From Jenni Russell in THE TIMES, 24 October 2019
Early this summer one of my friends caught a train to see her increasingly difficult and distant father. He is a proud and independent man in his eighties, a former successful businessman who has been living alone since his divorce 20 years ago. For months he had been postponing my friend’s visits.
When he opened his front door she saw why. The smell was sickening. Inside was total squalor. There were piles of old and shredded newspapers, and bags of deliquescing vegetables and rotting meat. Rats had been eating the meat and shredding the papers. The fridge was stuffed with decaying food. The carpets in the living room and on the stairs and landings were puddled with urine. There were heaps of dirty clothes and no sheets on the damp, stained bed. When she asked her father why he had no bedding he roared at her in fury and distress.

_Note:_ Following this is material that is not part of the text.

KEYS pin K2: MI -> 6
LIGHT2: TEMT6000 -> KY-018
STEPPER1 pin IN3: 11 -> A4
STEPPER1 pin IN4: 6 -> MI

This man’s deterioration into dementia had happened in months. Because he is intelligent, articulate and often belligerent, his phone calls had masked the change. My aghast friend went into instant organisational overdrive, phoning carers, cleaners and care homes.
Two homes asked her father to leave within days because he was too aggressive. It took weeks of persuasion and research to coax this confused, frightened, resistant man into letting private carers into the house three times a week. Now he is cautiously reassured by their visits, and my relieved friend knows the house is welcoming and he is safe.
My friend’s father was only rescued from this chaos and fog because he has a daughter to agonise over his happiness, organise his money, provide practical help. Our society assumes children do this. One in four 50 to 65-year-olds now spends time caring, and government policy has been to urge families to step up.
A tenth of women born in the 1940s had no children. Now, a fifth of women in their fifties, and about a quarter of those in their forties, have none. Men’s childlessness is harder to measure but is thought to be slightly higher. Each year almost a quarter of a million of those adults will need more than 20 hours’ care a week. Yet local authority budgets have been shredded and these people cannot rely on family instead.
This year a consultant who has been working in this area for years launched an organisation advising on how to age well without children, or AWWOC. Kirsty Woodard, who is single and in her fifties, says that as people’s brains and bodies age it is the multiple small things they need help with, not just the last stages of infirmity.
“It’s shopping, changing lightbulbs, phoning the bank, navigating websites. In my local authority every inquiry goes through a website, and what do you do when you can’t make sense of it? It’s very hard to reach a human being. There’s literally nowhere you can go for this sort of help. Voluntary groups that used to do it have been killed off by austerity, and social services certainly can’t.”
AWWOC encouraged affected adults to set up local groups. Sue Lister, a 74-year-old actress and director from York, organises a monthly meeting of a dozen people and sends the notes from it to a couple of hundred people around the country who feel alone with their problems.
Sue says there are daily anxieties about having nobody younger and more capable to turn to for help or reassurance but people’s greatest fear is of having nobody to look out for them when they can no longer look out for themselves.
Many have cared for their own parents and realise how much patience and advocacy it requires. They know that one in six over-80s will get dementia, and that half of over-65s are mildly to severely frail. They fear for their futures.
Finding someone to trust who can be burdened with that responsibility is extremely hard. One woman has appointed her cleaner to take on power of attorney. Others can think of nobody.
Sue is so afraid of losing her mind and being kept in the nearest, cheapest home, where nobody cares whether she lives or dies, that she’s campaigning to choose her own time of death. “I want out,” she says.
Kirsty Woodard says that it’s unrealistic to assume that most individuals know a non-relation who will take on the emotional and practical weight of such a potentially huge task.
She suggests we need organisations such as Age UK to oversee the local appointments of three or four individuals who will get to know a childless adult, understand their wishes, and between them take on the oversight of one person’s care, paid from their estate.
Creative solutions for ageing adults are possible, says Kirsty, if only the country starts looking for them. That doesn’t seem to be happening. The age lobbies rarely mention the issue, and AWWOC has lost its national funding. But with numbers growing and millions of childless adults heading into old age without the support everyone else can count on, this problem is only going to worsen.